- _WHAT IS EXPECTED_: Read the records below and report each line in which "linejoin" occurs.

- _EXERCISE INPUTS_:
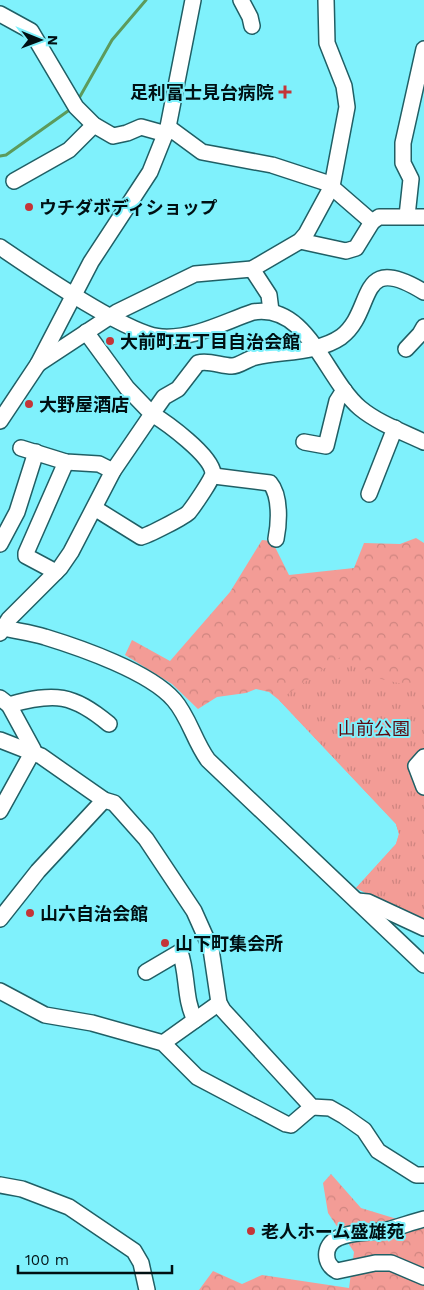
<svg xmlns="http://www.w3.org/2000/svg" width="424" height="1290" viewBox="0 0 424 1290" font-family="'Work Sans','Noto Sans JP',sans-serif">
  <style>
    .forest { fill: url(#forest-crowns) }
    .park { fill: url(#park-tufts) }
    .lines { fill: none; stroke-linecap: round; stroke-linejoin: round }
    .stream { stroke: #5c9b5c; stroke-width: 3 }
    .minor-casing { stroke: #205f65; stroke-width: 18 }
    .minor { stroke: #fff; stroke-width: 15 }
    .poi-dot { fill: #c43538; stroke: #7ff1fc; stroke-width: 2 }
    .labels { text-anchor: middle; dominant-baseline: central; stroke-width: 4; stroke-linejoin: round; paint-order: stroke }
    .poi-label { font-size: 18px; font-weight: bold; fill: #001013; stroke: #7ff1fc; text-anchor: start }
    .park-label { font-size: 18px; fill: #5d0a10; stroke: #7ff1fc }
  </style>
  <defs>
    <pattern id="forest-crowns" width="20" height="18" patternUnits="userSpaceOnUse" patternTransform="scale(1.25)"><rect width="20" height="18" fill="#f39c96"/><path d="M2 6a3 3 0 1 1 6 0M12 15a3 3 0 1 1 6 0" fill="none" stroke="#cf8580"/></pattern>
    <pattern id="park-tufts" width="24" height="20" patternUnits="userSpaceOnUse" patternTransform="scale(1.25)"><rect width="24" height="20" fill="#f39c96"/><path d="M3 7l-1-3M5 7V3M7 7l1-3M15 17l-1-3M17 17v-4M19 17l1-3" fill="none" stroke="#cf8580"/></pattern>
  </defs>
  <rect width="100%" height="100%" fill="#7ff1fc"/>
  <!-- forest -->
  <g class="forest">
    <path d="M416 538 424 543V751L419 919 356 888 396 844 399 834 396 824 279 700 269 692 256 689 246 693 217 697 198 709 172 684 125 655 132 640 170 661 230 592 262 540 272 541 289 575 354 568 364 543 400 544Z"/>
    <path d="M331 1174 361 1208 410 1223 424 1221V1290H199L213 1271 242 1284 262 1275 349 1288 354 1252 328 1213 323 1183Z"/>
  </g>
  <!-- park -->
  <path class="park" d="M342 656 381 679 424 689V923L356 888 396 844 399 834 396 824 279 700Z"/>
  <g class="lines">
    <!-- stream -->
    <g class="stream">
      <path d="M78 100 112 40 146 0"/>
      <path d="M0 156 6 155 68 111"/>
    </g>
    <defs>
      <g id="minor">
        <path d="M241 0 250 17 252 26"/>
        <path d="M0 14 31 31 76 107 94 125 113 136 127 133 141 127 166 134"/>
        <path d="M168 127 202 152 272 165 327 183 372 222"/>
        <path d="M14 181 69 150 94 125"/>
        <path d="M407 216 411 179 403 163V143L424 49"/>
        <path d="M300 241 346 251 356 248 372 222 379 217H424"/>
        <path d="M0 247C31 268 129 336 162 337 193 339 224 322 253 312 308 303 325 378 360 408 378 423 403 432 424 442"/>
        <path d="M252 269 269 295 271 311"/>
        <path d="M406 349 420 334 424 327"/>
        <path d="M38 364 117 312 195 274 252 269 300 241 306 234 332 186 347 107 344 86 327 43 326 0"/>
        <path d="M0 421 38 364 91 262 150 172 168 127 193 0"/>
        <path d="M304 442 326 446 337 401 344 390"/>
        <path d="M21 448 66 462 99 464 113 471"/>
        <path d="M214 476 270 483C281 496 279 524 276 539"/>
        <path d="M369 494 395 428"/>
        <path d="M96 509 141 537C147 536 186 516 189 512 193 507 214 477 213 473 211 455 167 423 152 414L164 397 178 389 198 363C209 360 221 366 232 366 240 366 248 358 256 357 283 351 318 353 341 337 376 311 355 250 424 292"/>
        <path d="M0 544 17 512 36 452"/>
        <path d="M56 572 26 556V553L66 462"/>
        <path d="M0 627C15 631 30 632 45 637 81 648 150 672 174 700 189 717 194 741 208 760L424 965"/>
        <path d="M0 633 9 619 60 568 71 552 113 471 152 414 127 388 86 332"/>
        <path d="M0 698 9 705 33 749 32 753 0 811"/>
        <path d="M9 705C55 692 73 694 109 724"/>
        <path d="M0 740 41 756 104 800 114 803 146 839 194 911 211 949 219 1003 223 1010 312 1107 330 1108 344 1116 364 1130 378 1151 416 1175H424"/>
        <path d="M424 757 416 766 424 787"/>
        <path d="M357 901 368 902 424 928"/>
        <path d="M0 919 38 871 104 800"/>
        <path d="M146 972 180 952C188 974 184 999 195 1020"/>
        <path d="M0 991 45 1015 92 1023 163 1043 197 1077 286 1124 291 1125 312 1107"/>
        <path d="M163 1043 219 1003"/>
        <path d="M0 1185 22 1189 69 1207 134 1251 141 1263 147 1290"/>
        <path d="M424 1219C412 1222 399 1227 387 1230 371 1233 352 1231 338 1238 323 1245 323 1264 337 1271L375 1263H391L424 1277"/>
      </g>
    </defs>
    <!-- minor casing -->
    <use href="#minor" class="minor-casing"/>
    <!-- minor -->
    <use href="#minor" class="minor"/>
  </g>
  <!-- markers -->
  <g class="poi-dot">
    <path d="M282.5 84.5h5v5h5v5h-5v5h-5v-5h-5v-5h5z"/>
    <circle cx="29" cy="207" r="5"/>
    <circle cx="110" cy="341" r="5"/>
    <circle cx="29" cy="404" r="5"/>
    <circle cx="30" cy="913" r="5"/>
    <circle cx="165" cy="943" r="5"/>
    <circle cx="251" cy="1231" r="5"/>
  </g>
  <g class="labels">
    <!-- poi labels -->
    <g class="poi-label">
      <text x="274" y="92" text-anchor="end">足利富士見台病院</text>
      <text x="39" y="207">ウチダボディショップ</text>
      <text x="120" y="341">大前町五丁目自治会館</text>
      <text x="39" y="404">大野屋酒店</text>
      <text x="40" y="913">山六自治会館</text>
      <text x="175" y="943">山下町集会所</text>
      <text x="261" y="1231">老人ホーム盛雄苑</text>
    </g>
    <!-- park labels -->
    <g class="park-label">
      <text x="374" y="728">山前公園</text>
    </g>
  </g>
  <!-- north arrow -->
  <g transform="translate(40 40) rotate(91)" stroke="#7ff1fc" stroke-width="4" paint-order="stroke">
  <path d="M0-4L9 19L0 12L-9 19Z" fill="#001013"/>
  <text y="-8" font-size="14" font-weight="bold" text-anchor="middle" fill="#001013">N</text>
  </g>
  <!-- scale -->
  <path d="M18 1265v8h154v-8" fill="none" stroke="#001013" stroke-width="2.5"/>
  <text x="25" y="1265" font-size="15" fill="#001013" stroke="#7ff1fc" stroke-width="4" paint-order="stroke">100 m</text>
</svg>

--

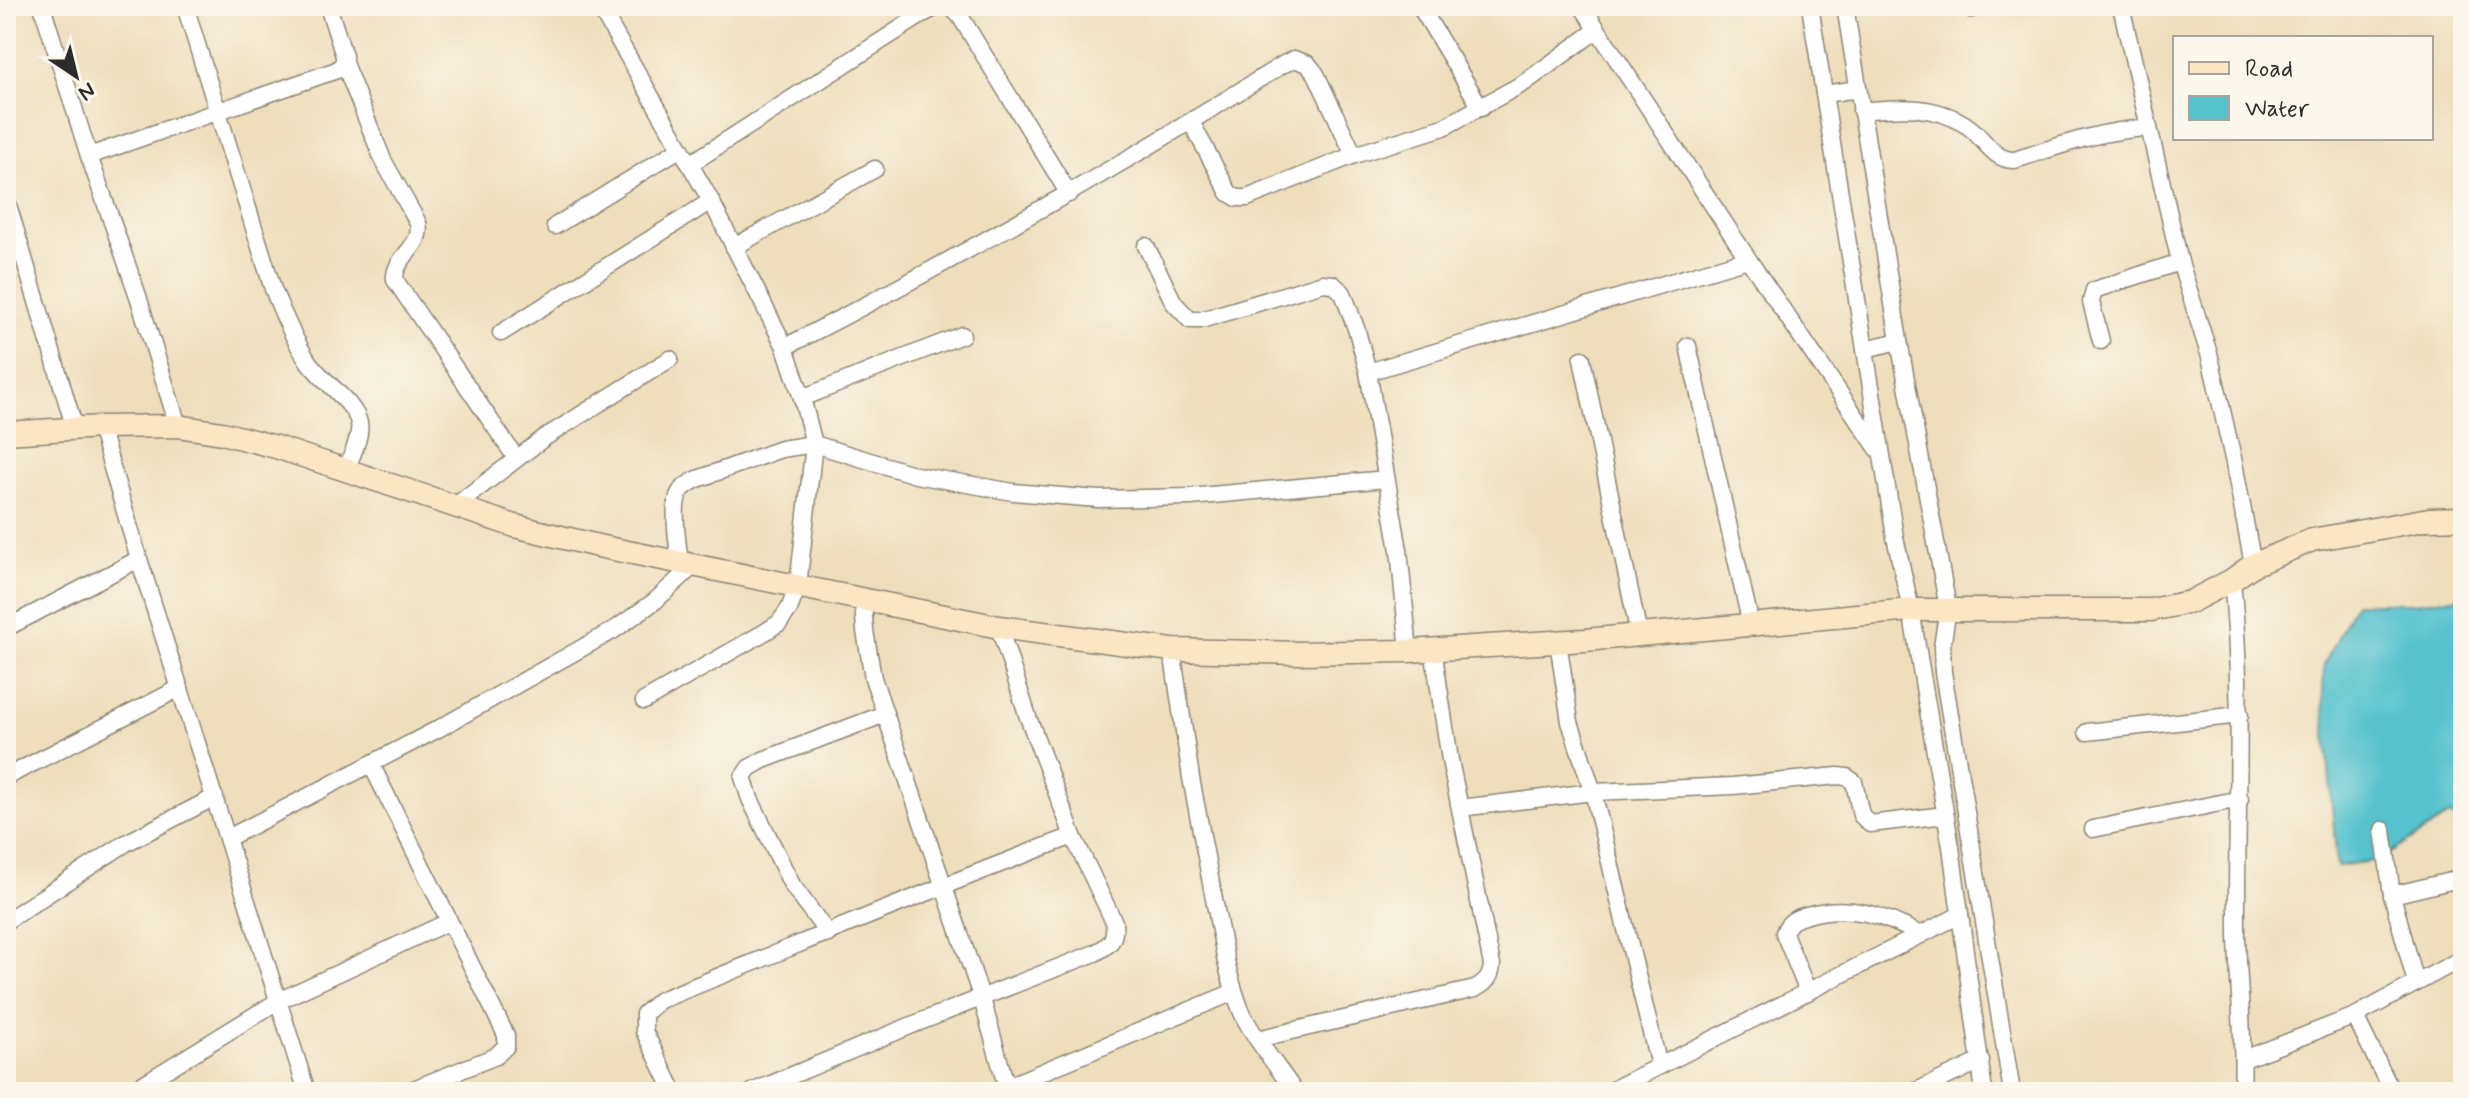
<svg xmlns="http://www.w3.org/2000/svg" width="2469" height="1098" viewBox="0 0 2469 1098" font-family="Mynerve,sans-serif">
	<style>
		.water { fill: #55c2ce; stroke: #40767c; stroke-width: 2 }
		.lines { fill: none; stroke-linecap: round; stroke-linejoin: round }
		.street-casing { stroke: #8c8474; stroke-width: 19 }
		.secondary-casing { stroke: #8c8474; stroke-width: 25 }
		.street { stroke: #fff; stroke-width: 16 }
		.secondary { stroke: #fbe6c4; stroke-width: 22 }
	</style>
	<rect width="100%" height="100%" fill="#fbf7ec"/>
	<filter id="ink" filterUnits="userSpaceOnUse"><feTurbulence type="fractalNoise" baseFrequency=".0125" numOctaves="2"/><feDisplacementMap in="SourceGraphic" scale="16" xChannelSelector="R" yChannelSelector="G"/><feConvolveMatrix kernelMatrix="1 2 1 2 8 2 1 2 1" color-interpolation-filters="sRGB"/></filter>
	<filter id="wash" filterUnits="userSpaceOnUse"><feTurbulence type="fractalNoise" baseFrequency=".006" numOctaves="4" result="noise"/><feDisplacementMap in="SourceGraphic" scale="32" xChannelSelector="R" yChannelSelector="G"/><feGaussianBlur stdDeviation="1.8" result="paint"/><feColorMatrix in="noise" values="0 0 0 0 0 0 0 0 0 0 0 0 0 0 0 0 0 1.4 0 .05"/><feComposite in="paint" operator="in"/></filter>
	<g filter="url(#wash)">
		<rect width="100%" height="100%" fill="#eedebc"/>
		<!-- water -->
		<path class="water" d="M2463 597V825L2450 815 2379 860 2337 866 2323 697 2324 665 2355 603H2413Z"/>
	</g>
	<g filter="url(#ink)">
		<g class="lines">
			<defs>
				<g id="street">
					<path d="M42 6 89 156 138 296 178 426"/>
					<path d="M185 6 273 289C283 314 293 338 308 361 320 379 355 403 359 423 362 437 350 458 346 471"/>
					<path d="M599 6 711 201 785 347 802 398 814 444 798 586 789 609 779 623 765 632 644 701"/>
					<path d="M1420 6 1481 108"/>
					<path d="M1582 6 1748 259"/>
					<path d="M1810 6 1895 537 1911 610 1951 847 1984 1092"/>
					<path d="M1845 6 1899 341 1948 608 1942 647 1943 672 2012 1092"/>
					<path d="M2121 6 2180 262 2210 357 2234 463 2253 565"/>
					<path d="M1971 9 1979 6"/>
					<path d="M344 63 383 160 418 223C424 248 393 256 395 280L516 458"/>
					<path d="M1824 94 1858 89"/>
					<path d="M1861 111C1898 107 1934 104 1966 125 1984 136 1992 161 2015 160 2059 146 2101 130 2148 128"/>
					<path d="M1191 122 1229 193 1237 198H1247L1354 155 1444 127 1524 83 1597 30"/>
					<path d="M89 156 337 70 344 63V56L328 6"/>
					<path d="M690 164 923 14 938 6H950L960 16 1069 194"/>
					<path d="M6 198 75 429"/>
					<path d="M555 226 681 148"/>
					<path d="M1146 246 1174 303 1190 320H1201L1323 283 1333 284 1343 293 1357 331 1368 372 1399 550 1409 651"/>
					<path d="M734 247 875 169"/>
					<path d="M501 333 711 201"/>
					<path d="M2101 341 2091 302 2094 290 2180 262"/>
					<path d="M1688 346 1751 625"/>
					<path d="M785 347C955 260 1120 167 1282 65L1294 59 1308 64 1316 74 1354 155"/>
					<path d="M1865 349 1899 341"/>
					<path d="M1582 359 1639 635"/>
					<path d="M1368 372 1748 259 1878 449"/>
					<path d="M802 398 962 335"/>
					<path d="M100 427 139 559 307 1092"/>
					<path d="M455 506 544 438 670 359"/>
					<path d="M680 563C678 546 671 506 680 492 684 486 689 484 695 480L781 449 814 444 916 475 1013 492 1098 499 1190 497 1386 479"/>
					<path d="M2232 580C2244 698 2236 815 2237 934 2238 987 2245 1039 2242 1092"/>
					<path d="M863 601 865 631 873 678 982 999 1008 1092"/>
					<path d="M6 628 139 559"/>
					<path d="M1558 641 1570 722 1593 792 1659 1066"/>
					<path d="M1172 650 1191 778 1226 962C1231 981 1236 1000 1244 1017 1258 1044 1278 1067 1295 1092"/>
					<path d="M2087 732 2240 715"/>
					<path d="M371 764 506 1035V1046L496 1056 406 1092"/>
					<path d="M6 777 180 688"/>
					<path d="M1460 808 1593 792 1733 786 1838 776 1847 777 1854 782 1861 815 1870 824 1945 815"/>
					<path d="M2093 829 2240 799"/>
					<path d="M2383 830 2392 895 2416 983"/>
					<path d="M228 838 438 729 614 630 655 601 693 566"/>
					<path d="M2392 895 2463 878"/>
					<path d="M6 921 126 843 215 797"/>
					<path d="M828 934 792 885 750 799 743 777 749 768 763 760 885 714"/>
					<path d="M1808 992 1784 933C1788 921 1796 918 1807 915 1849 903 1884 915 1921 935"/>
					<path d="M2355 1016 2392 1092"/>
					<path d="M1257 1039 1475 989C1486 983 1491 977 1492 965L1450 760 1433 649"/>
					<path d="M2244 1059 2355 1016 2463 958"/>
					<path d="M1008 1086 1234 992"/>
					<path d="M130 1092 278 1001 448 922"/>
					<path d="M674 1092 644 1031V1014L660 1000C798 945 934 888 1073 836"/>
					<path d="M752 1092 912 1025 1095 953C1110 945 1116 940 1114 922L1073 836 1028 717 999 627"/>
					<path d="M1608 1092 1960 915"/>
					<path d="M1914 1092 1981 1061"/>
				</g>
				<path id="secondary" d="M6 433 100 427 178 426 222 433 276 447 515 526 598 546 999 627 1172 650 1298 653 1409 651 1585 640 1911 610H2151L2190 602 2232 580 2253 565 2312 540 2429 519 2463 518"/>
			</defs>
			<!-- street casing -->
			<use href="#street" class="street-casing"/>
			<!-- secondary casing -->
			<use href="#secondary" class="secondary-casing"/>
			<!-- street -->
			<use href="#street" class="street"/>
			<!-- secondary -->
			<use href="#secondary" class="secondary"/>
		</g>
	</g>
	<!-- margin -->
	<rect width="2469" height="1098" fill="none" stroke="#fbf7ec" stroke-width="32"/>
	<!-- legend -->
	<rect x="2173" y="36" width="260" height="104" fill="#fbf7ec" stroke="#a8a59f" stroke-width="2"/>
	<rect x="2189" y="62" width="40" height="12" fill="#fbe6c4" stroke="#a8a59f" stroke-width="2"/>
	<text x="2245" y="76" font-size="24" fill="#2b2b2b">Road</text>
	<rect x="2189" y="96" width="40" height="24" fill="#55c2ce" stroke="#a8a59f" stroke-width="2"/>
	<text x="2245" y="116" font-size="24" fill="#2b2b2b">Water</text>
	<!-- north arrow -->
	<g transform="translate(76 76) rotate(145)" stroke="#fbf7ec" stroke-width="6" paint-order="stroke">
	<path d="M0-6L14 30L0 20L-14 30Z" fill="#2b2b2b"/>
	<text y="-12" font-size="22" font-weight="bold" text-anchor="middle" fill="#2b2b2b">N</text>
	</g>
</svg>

- _ANSWER TO THIS PROBLEM_:
    .lines { fill: none; stroke-linecap: round; stroke-linejoin: round }
    .labels { text-anchor: middle; dominant-baseline: central; stroke-width: 4; stroke-linejoin: round; paint-order: stroke }
		.lines { fill: none; stroke-linecap: round; stroke-linejoin: round }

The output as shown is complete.